SET among Croatia’s beautiful unspoiled countryside is the Plitvice Lakes National Park – a UNESCO World Heritage site.
Despite visiting Zagreb in winter this park was still on my to-do list. I had heard it was great to visit in all seasons, so thought it would be a welcome relief from the city and a chance to see more of Croatia for a day.
But the possibility of ice and snow meant fewer excursions run at this time of year – and those that do, charge you a fortune. The price of day excursions was pretty hefty, with most ranging from £70-150 each and while in Zagreb a local agent quoted us about €200 each.
The other problem is that half of the park is closed at this time of year so you wouldn’t get to see all 16 lakes in their glory, although as a result the entrance fee is half price.
We eventually decided to do the tour ourselves and took a two hour coach from Zagreb for a more reasonable price from the city’s main bus station. Packed with a substantial picnic of cakes, crisps and sandwiches from our hotel to keep us going throughout the day we were all set for a third of the price.

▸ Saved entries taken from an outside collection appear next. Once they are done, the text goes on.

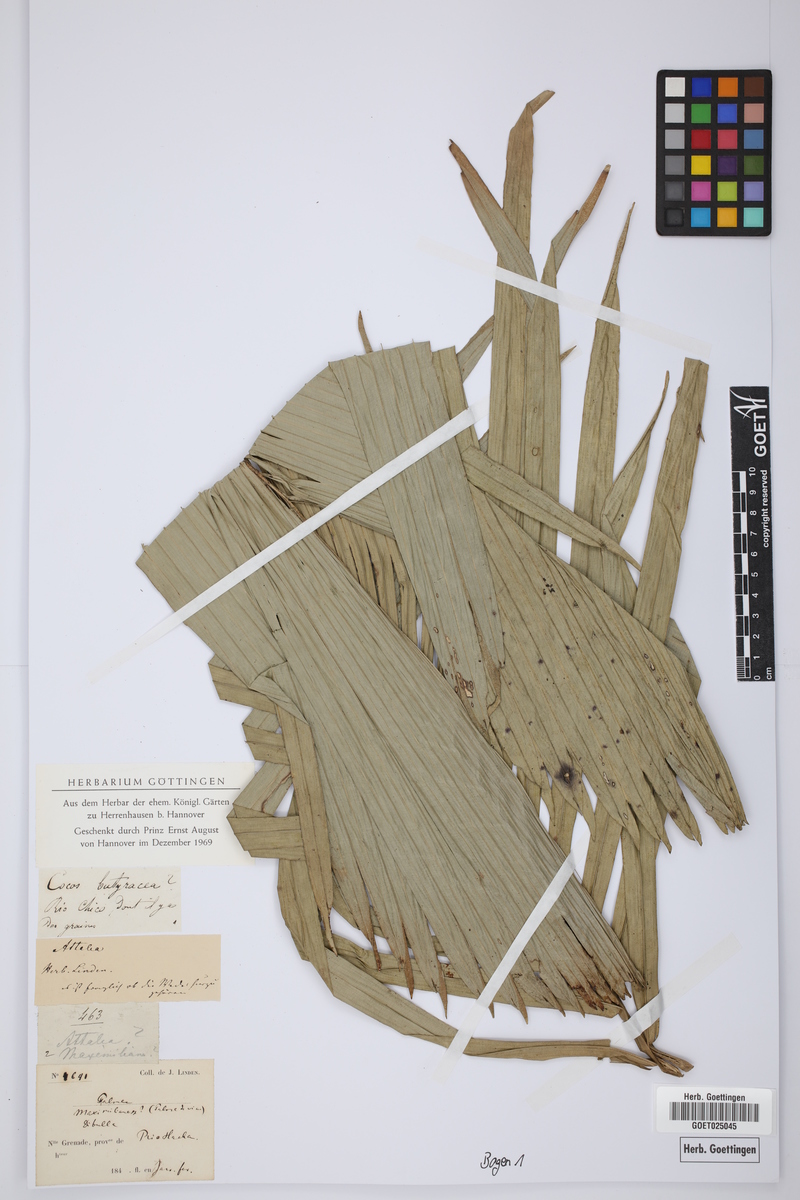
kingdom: Plantae
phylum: Tracheophyta
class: Liliopsida
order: Arecales
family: Arecaceae
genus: Cocos
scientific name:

As we travelled out of the city a fog that had shrouded Zagreb in the morning slowly lifted to reveal vast countryside around us. And the day turned into a beautiful sunny winter’s day, providing a lovely backdrop for our trip to the Plitvice Lakes.
The park was simply stunning.
Even in -1C temperatures it was pure natural beauty. The sun glistened on the water and the sound of the water gushing from the waterfalls was deafening at times and sounded around the park. There were photo opportunities from every corner – from down at the bottom, along the wooden footbridges that snake around the edges, or from a path above. You could shoot a lake, rock face or waterfall from every angle.
Having spent a few days in Zagreb it was great to walk among such natural beauty and breathe in some clean air. Even if it was very, very cold, and in some places a bit icy and slippery along the paths by the waterfalls.
It’s not hard to see how this park could look even more beautiful in summer with its green trees, flowers in full bloom and dazzling green water. But at this time of year we had no crowds to deal with bar one coach load of Japanese tourists. The day trip had taken a bit of extra organising but despite a very cold nose, frozen fingers and toes and in need of a hot chocolate, I never once regretted the visit.
It was by far the highlight of my entire trip to Croatia and the park was as stunning and breathtaking in person as it had been in all the photos I’d seen.